By James Kincaid
Twist it how you will, Così fan tutte is a squirm-inducing opera. It’s been suggested that one is best served by blocking out the lyrics, blinding oneself to the supertitles. Short of that, we seem to be faced with a bitter fable that asks us to regard as comically satisfying a set of humiliations and betrayals, set up to illustrate the universal truth that women are faithless and stupid.
So challenging is Così fan tutte [Women Are Like That] that, after some initial success, it all but disappeared from opera houses for 200 years.
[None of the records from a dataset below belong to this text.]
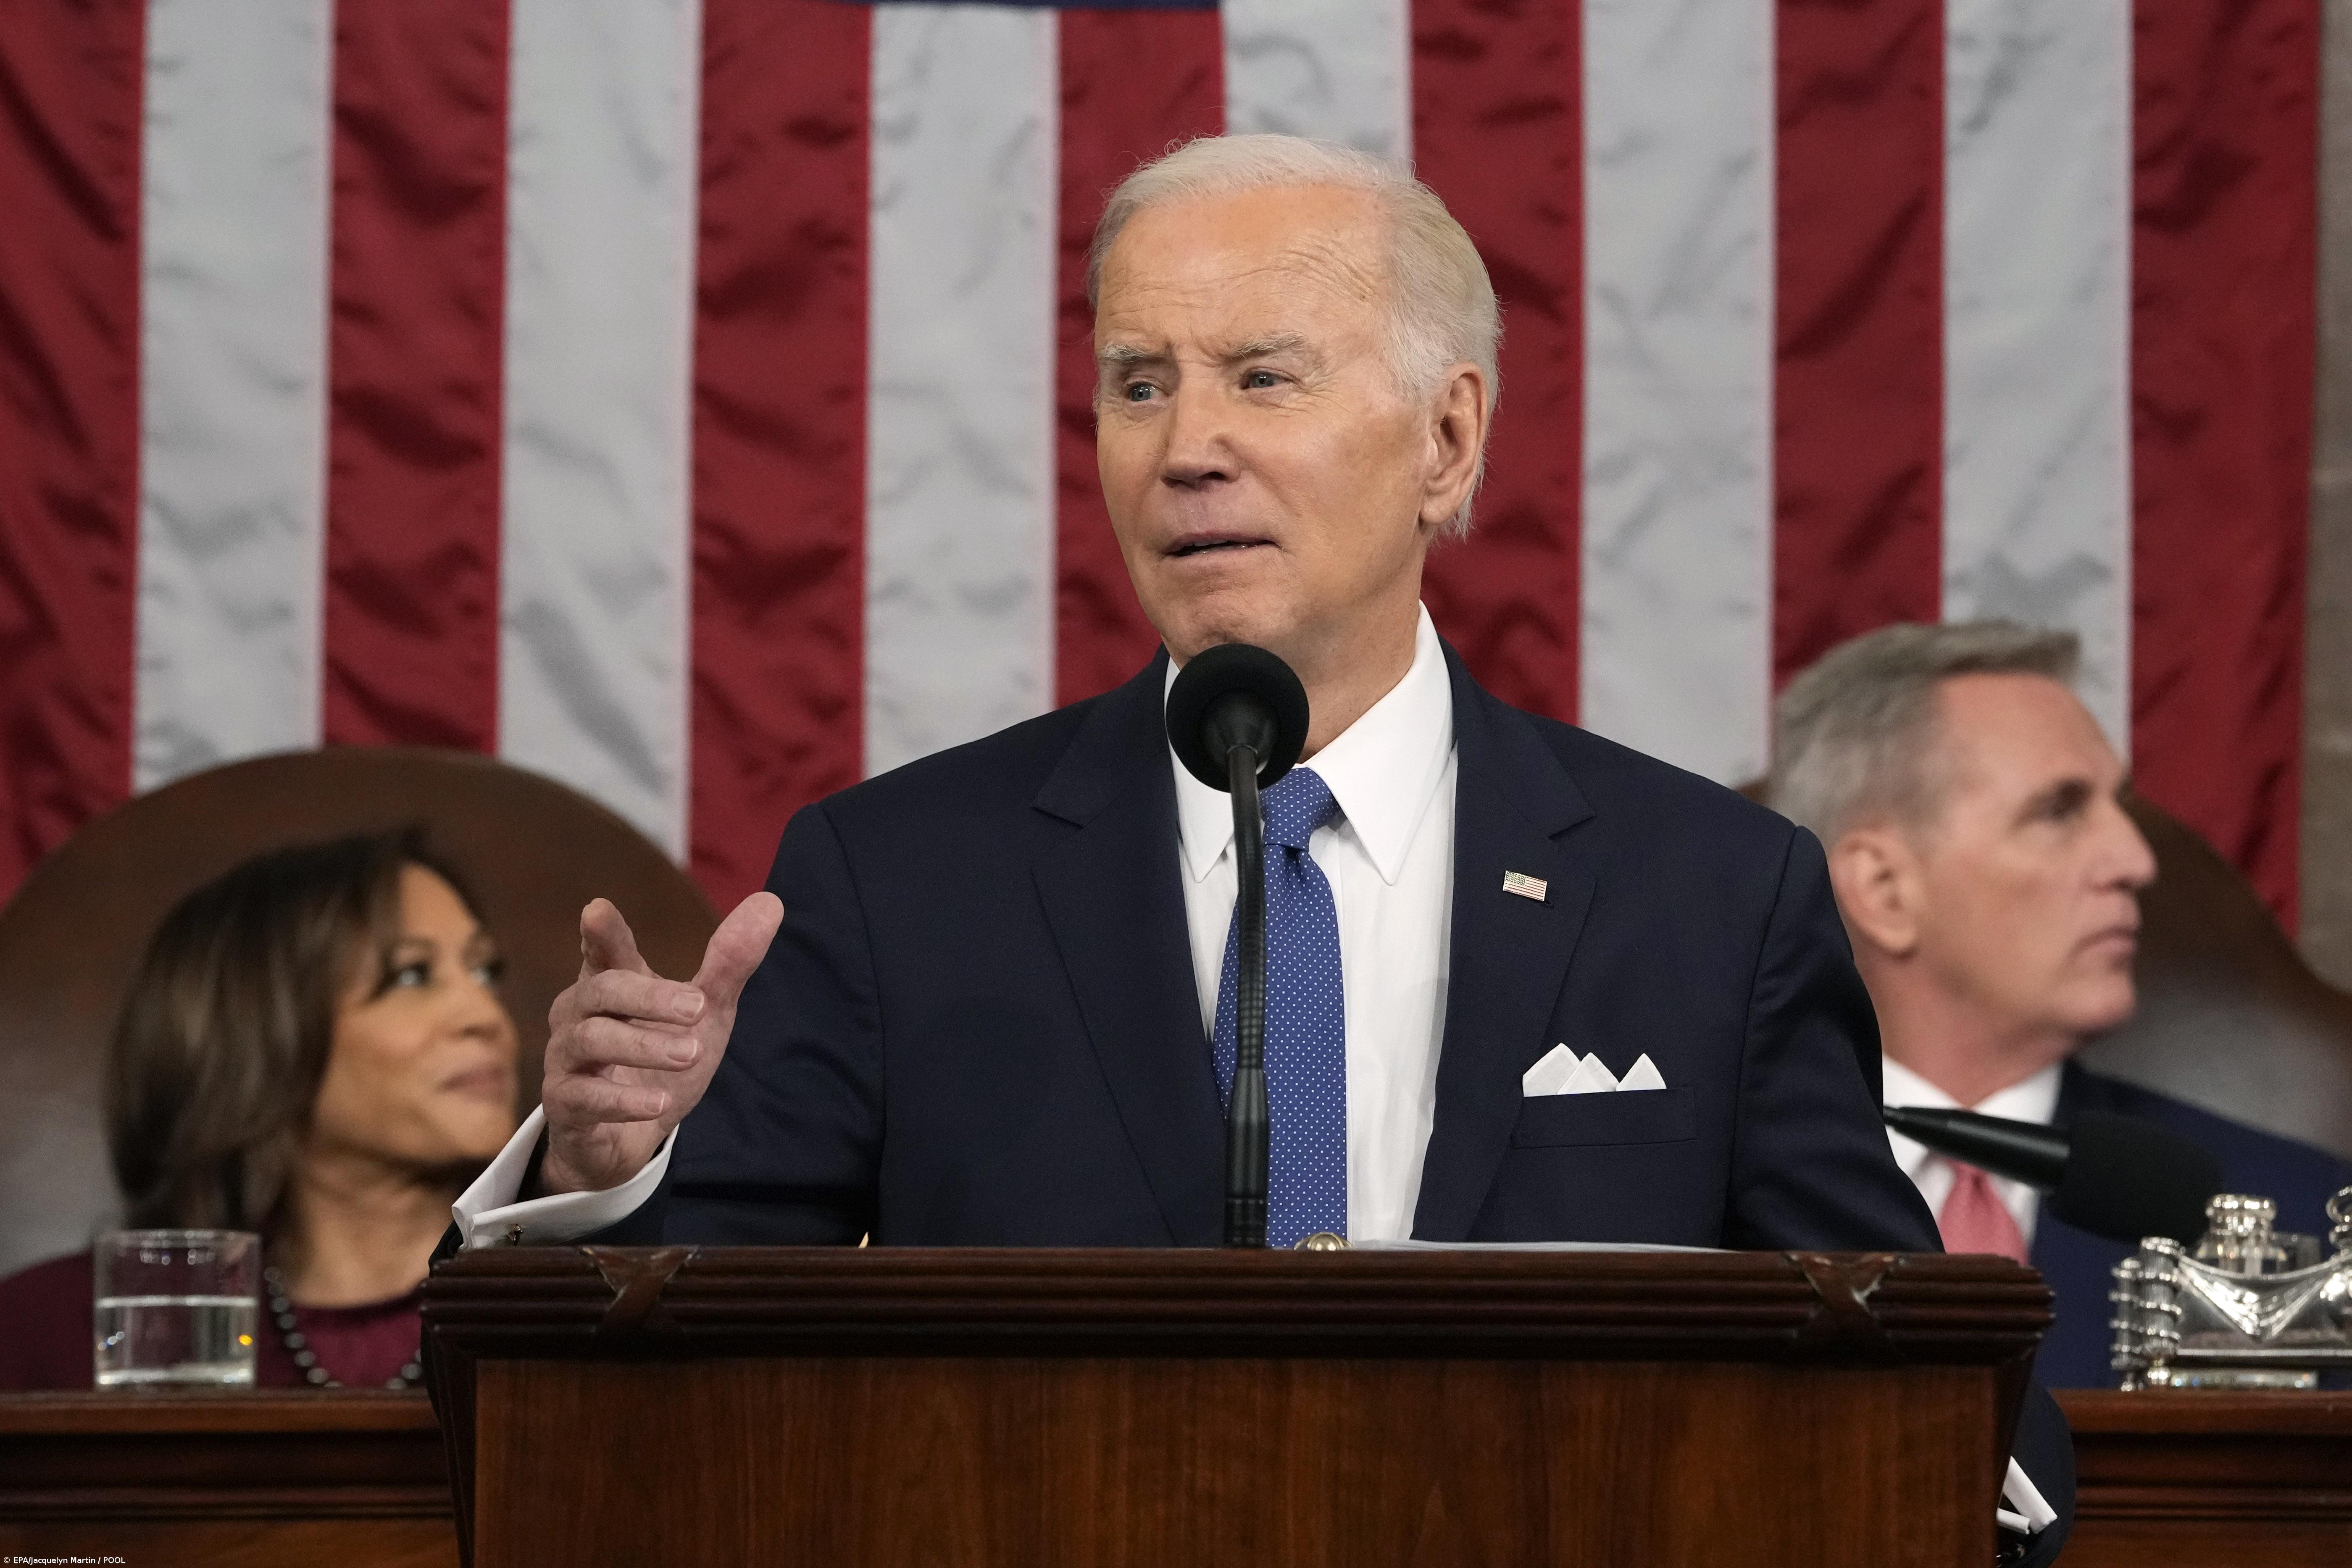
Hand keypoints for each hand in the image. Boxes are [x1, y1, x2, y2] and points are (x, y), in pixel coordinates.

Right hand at [539, 891, 783, 1192]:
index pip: (603, 952)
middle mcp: (579, 1016)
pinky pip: (585, 1097)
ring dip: (644, 1046)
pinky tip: (658, 1104)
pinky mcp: (564, 1105)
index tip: (597, 911)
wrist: (626, 1138)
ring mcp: (566, 1060)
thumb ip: (729, 963)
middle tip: (697, 1007)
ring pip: (591, 1040)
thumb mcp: (704, 1013)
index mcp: (611, 985)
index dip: (601, 934)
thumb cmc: (660, 1061)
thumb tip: (772, 901)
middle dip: (648, 996)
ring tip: (691, 1054)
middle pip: (602, 991)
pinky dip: (624, 1101)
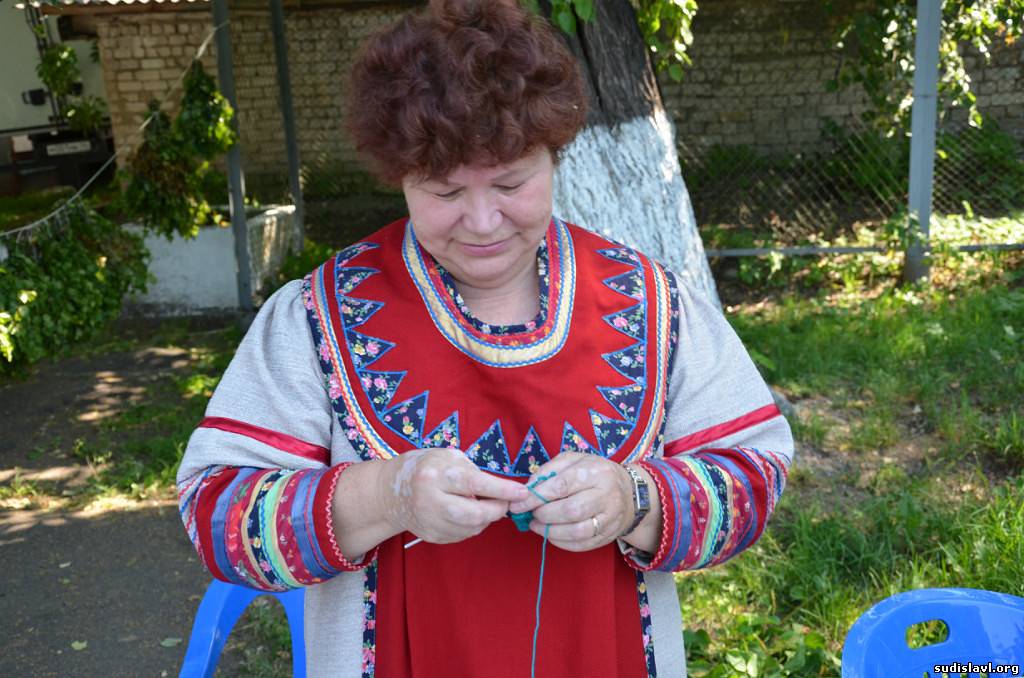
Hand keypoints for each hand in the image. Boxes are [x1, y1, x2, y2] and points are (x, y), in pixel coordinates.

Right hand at [378, 448, 529, 544]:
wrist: (390, 492)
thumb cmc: (425, 468)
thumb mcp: (447, 457)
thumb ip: (472, 470)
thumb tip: (501, 490)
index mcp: (433, 475)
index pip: (473, 483)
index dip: (501, 489)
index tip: (522, 492)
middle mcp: (429, 501)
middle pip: (474, 514)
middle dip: (497, 509)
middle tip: (506, 503)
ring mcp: (429, 522)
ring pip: (471, 528)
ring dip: (487, 518)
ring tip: (485, 505)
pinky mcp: (431, 537)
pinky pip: (463, 535)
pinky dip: (474, 526)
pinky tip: (469, 513)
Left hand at [507, 452, 633, 551]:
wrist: (630, 493)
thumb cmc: (594, 473)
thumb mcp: (573, 460)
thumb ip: (549, 470)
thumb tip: (527, 489)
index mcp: (596, 471)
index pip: (562, 485)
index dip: (537, 497)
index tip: (518, 504)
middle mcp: (606, 495)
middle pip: (571, 510)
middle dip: (544, 515)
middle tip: (530, 514)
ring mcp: (610, 518)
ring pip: (578, 531)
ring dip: (551, 532)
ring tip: (537, 525)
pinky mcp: (609, 535)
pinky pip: (583, 545)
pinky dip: (562, 543)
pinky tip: (550, 535)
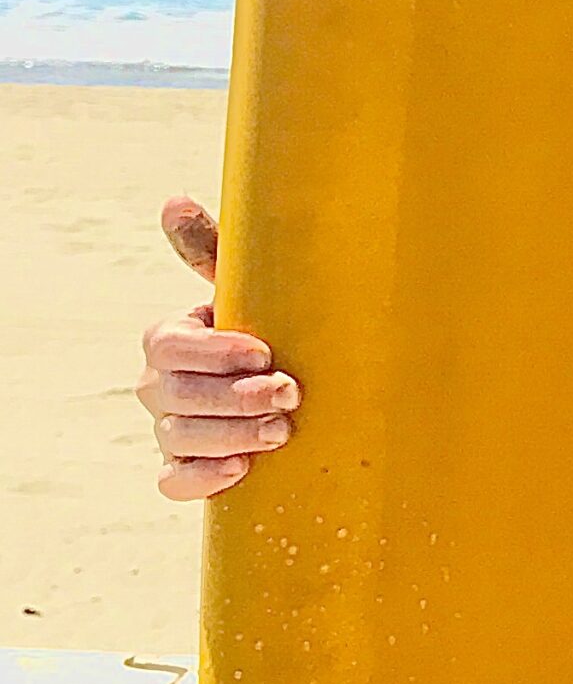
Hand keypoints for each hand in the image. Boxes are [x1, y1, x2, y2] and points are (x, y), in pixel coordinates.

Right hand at [137, 196, 300, 501]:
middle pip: (175, 396)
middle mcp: (162, 386)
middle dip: (234, 397)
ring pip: (178, 439)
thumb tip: (172, 200)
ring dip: (232, 435)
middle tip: (289, 393)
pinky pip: (174, 482)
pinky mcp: (188, 469)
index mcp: (171, 340)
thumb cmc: (273, 327)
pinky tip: (243, 469)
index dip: (213, 351)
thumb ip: (213, 250)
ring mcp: (171, 430)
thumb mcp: (252, 288)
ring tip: (283, 431)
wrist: (300, 387)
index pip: (168, 346)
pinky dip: (204, 478)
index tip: (264, 351)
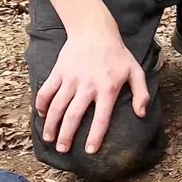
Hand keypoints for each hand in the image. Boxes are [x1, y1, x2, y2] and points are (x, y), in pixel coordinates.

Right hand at [36, 23, 148, 154]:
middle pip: (74, 115)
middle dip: (67, 135)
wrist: (94, 30)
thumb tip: (141, 114)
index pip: (101, 117)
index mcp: (107, 88)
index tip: (89, 150)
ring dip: (51, 124)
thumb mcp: (135, 71)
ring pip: (58, 105)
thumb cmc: (117, 54)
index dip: (95, 136)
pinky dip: (41, 103)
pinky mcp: (58, 71)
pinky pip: (47, 90)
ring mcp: (70, 78)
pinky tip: (40, 114)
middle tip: (63, 150)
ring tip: (49, 139)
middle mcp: (87, 85)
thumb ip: (140, 93)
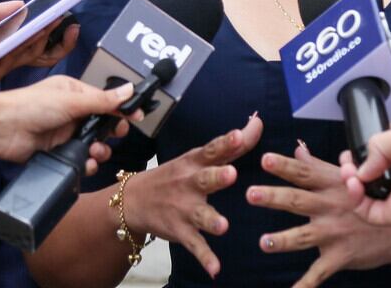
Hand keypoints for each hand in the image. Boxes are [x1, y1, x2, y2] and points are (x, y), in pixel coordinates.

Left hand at [0, 0, 79, 87]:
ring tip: (60, 23)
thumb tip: (22, 5)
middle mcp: (5, 49)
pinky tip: (41, 32)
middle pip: (41, 48)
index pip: (31, 34)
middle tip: (72, 25)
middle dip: (60, 39)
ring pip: (35, 52)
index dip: (49, 27)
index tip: (62, 15)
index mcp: (0, 35)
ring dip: (50, 37)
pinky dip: (33, 45)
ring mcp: (3, 60)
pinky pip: (21, 57)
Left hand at [0, 76, 137, 170]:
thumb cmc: (31, 106)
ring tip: (96, 152)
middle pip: (103, 124)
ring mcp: (65, 133)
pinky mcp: (58, 152)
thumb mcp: (72, 100)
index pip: (106, 101)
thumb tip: (129, 90)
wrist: (1, 129)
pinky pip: (80, 159)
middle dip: (112, 132)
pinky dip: (86, 163)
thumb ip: (103, 100)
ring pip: (94, 144)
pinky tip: (85, 163)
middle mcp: (72, 112)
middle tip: (116, 135)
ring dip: (100, 150)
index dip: (122, 109)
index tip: (137, 116)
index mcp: (76, 93)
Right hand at [123, 115, 263, 277]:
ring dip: (211, 220)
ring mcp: (183, 209)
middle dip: (217, 177)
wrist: (133, 200)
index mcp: (195, 162)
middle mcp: (189, 183)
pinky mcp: (180, 231)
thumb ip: (231, 145)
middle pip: (204, 179)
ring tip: (223, 226)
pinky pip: (195, 245)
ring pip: (199, 214)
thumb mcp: (198, 157)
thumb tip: (258, 122)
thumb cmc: (177, 175)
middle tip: (230, 174)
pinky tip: (215, 269)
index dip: (225, 142)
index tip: (239, 135)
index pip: (211, 150)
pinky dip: (205, 257)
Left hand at [246, 144, 390, 287]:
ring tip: (264, 242)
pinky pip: (318, 273)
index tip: (264, 159)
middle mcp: (330, 206)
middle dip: (274, 197)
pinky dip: (304, 286)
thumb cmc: (371, 197)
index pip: (303, 172)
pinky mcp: (340, 256)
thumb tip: (297, 149)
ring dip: (283, 239)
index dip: (284, 165)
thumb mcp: (347, 177)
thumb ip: (317, 166)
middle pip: (298, 200)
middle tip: (251, 194)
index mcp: (331, 183)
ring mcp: (335, 232)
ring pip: (304, 236)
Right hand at [341, 123, 390, 229]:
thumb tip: (362, 167)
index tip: (354, 148)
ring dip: (352, 182)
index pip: (380, 152)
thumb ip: (375, 146)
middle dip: (353, 166)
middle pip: (370, 174)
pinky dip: (355, 199)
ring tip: (348, 173)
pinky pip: (368, 211)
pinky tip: (353, 184)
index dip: (363, 150)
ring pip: (366, 194)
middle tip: (347, 161)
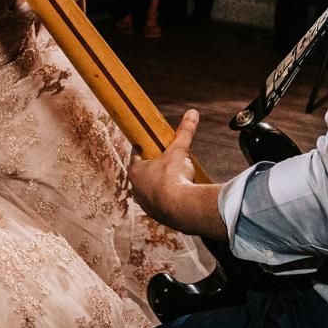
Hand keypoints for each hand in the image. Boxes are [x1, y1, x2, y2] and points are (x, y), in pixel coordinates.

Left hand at [129, 110, 203, 228]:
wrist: (181, 208)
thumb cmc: (174, 177)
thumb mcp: (180, 150)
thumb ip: (184, 132)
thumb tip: (192, 113)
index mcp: (135, 170)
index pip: (136, 154)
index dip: (144, 148)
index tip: (151, 144)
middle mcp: (135, 188)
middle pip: (142, 173)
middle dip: (153, 167)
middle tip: (166, 161)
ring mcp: (144, 203)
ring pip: (149, 190)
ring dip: (159, 186)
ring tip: (173, 180)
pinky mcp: (155, 215)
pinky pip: (159, 204)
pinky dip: (166, 200)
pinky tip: (176, 197)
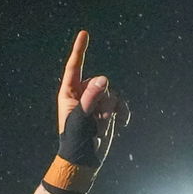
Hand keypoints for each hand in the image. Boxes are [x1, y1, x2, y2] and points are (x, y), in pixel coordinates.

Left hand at [57, 30, 128, 168]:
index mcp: (69, 93)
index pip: (74, 67)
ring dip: (111, 108)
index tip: (84, 33)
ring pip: (111, 92)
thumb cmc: (76, 140)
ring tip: (103, 125)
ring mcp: (96, 102)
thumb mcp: (81, 118)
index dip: (80, 50)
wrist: (84, 160)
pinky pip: (120, 102)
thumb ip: (91, 97)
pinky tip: (123, 122)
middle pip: (99, 81)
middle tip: (96, 117)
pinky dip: (122, 111)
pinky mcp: (108, 110)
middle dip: (102, 97)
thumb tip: (104, 79)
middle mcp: (83, 94)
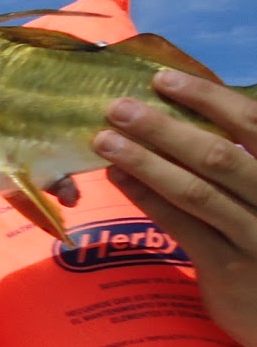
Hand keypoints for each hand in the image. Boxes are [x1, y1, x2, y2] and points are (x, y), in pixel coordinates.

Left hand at [95, 70, 256, 346]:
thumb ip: (245, 156)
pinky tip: (118, 177)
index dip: (208, 98)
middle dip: (164, 128)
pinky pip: (182, 226)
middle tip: (117, 107)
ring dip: (146, 162)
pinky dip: (148, 198)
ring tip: (105, 140)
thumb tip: (198, 109)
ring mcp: (255, 235)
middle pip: (218, 156)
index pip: (254, 123)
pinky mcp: (228, 267)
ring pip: (196, 192)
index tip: (163, 79)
American opera houses were the most resistant, avoiding this collaboration of Mozart and Da Ponte until 1927. Mozart’s first biographer, Niemetschek, called it “a trashy text.” Later composers were even harsher: Beethoven called it “immoral” and Wagner dismissed it as “unworthy.”
How do we understand such fury? One way is to mount our usual high horse: those Romantics and Victorians were unable to understand the opera as we do. Claiming to be more sophisticated and insightful than a whole century is a dangerous game to play, but it may be a game worth playing, for all that. The 19th century was not very well attuned to comedy of any sort, much less the worldly, pragmatic comedy that Così fan tutte sets out. Reacting as the century did to the cold rationalism of the Enlightenment, they pressed idealistic figurings of human capacity as far as they could be stretched. An opera which ridicules such idealism could not sit well with an age so hell-bent on perfection, and this opera may be more attractive to us battered 21st-century sorts when it is urging us to take the world as we find it, live in it, fluff up our own pillows and make others comfortable too.
This atmosphere of easy tolerance can be emphasized in some productions, especially if Don Alfonso is made more avuncular and whimsical than cynical when he pointedly swears not “by heaven” but “by earth.” It is “earth” which rules here in Così, a warm ac-ceptance of things and a willingness not to calculate too closely others’ wrongs. In that vein, it makes us think of golden comedies of accommodation, of Shakespeare’s romances, of Groucho and Mae West. It’s not a small thing when such glorious music allows us to laugh at our limitations, flightiness, and deep frailty.
Yes, but the flightiness, frailty, the ready capacity to betray, the mindless selfishness we may possibly be cajoled into welcoming into our hearts is, in Così, pretty much confined to women. “Tutte” is feminine, after all, and to be “like that” means, apparently, to be capable to vowing eternal love to one person in the morning and to another in the after-noon.
How do we escape the feeling that we are wallowing in the darkest side of the Enlightenment, that Age of Reason which almost always denied that faculty to women? This dark misogyny amounted sometimes almost to sadism, as in the fierce comments of Diderot and Voltaire and the milder but no less certain ones of Thomas Jefferson and, memorably, Benjamin Franklin, who wrote “When women cease to be handsome they study to be good.” As Così concludes, the women are unmasked, humiliated and left to pick up what crumbs they can.
And what is left at the end? We may not even know who marries whom. It is here, in this strangely poised, open ending that we may find a way out of our dilemma, explain to ourselves the great pleasure we have experienced in Così fan tutte. After all, the men have been instigators in the betrayal and have found it as easy as the women to change partners. Does it, then, matter if the final couplings are the original ones or the alliances that spring up (and seem somewhat deeper) with “the Albanians”? Recent productions have made different choices about the marriage pairings, and some have been content to have all four young people laughingly part with no hard feelings, but also no commitments, no marriages, no idealistic pledges to feel tomorrow what we think we feel today.
That may be cynical or it may be liberating: Così fan all of us.
James Kincaid is Aerol Arnold Professor in the Department of English at the University of Southern California.